ASM, which is 54 percent owned by Dutch semiconductor equipment maker ASM International, said on Tuesday its net profit for the year ended December leapt 88 percent to HK $535.87 million from a year earlier, thanks to strong fourth-quarter orders.
ASM's order backlog grew 240 percent to US $119 million at the end of 2003 from a year earlier and helped it post a full-year profit that beat the consensus forecast by almost HK $90 million.
The surge in profits was ignored by investors, however, as the firm's shares fell 4.53 percent to HK $35.80 on Wednesday. The stock has lost 2.84 percent in the past month but gained almost 30 percent over the past three months.
Analysts at several major brokerages, including UBS and ING Financial Markets, said they would revise their earnings estimates on the firm in view of the strong results.
Citing industry estimates, CLSA said sales of assembly and packaging equipment sales are expected to rise 40 percent and 19 percent in 2004-05, respectively.

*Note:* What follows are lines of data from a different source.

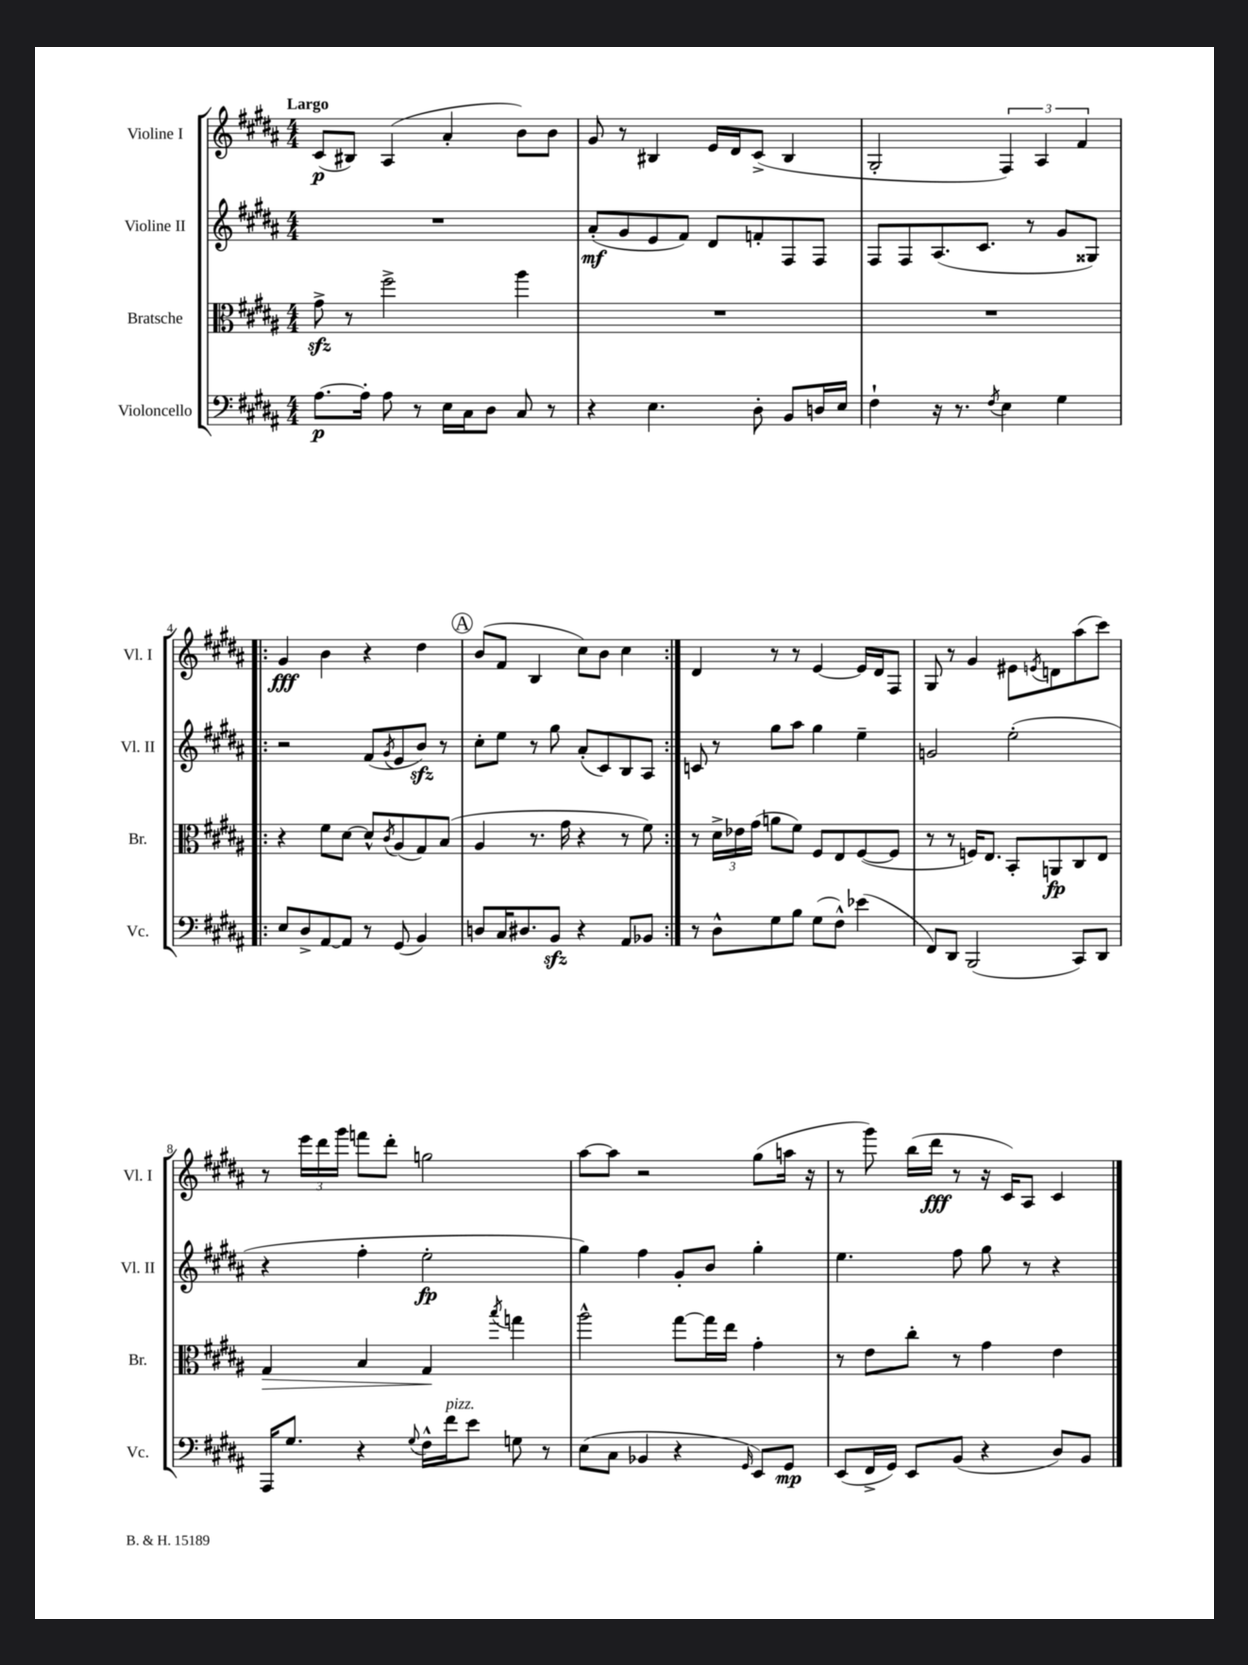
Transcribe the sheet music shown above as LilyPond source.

<<
\new StaffGroup <<
\new Staff = "s0" \with { instrumentName = "Violine I" shortInstrumentName = "Vl. I" } {
    \clef treble \key b \major \numericTimeSignature \time 4/4 \tempo "Largo"
    cis'8\p( bis8) ais4( ais'4-. b'8) b'8 |
    gis'8 r8 bis4 e'16 dis'16 cis'8->( bis4 |
    gis2-. \tuplet 3/2 { fis4) ais4 fis'4 } |
    \repeat volta 2 { gis'4\fff b'4 r4 dis''4 |
    \mark \markup { \circle "A" } b'8( fis'8 b4 cis''8) b'8 cis''4 | }
    dis'4 r8 r8 e'4~ e'16 dis'16 fis8 |
    gis8 r8 gis'4 eis'8 \acciaccatura { e'8 } d'8 ais''8( cis'''8) |
    r8 \tuplet 3/2 { e'''16 dis'''16 gis'''16 } f'''8 dis'''8-. g''2 |
    ais''8~ ais''8 r2 gis''8( a''16 r16 |
    r8 gis'''8) b''16( dis'''16\fff r8 r16 cis'16) ais8 cis'4 \bar "|." |
}
\new Staff = "s1" \with { instrumentName = "Violine II" shortInstrumentName = "Vl. II" } {
    \clef treble \key b \major \numericTimeSignature \time 4/4
    R1 |
    ais'8-.\mf( gis'8 e'8 fis'8) dis'8 f'8-. fis8 fis8 |
    fis8 fis8 ais8.( cis'8. r8 gis'8 gisis8) |
    \repeat volta 2 { r2 fis'8( \acciaccatura { gis'8 } e'8 b'8\sfz) r8 |
    \mark \markup { \circle "A" } cis''8-. e''8 r8 gis''8 ais'8-.( cis'8) b8 ais8 | }
    c'8 r8 gis''8 ais''8 gis''4 e''4-- |
    g'2 e''2-.( |
    r4 fis''4-. e''2-.\fp |
    gis''4) fis''4 gis'8-. b'8 gis''4-. |
    e''4. fis''8 gis''8 r8 r4 \bar "|." |
}
\new Staff = "s2" \with { instrumentName = "Bratsche" shortInstrumentName = "Br." } {
    \clef alto \key b \major \numericTimeSignature \time 4/4
    gis'8->\sfz r8 fis''2-> ais''4 |
    R1 |
    R1 |
    \repeat volta 2 { r4 fis'8 dis'8~ dis'8-^ \acciaccatura { cis'8 } ais8( gis8) b8( |
    \mark \markup { \circle "A" } ais4 r8. gis'16 r4 r8 fis'8) | }
    r8 \tuplet 3/2 { dis'16-> ees'16 gis'16( } a'8 fis'8) fis8 e8 fis8~( fis8 |
    r8 r8 f16) e8. b,8-. a,8\fp cis8 e8 |
    gis4\> b4 gis4\! \acciaccatura { b''8 } g''4 |
    ais''2-^ gis''8~ gis''16 e''16 gis'4-. |
    r8 e'8 cis''8-. r8 gis'4 e'4 \bar "|." |
}
\new Staff = "s3" \with { instrumentName = "Violoncello" shortInstrumentName = "Vc." } {
    \clef bass \key b \major \numericTimeSignature \time 4/4
    ais8.~\p ais16-. ais8 r8 e16 cis16 dis8 cis8 r8 |
    r4 e4. dis8-. b,8 d16 e16 |
    fis4-! r16 r8. \acciaccatura { fis8 } e4 gis4 |
    \repeat volta 2 { e8 dis8-> ais,8~ ais,8 r8 gis,8( b,4) |
    \mark \markup { \circle "A" } d8 cis16 dis8. b,8\sfz r4 ais,8 bes,8 | }
    r8 dis8-^ gis8 b8 gis8( fis8-^) ees'4( |
    fis,8) dis,8 b,,2( cis,8) dis,8 |
    ais,,16 gis8. r4 \appoggiatura { gis8 } fis16-^ fis'16^\markup { \italic "pizz." } e'8 g8 r8 |
    e8( cis8 bes,4 r4 \grace { gis,16 } e,8) gis,8\mp |
    e,8( fis,16-> gis,16) e,8 b,8( r4 dis8) b,8 \bar "|." |
}
>>
>>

"With the increasing industry recognition of its quality equipment, ASM should continue to gain share to outperform the industry growth," CLSA analyst Kenny Lau said in a research note on Wednesday.
Cazenove, which has a 'hold' recommendation on ASM, said the stock could touch HK $38.90 while BOC International initiated coverage on the stock with an 'outperform' rating and a 12-month price target of HK $50.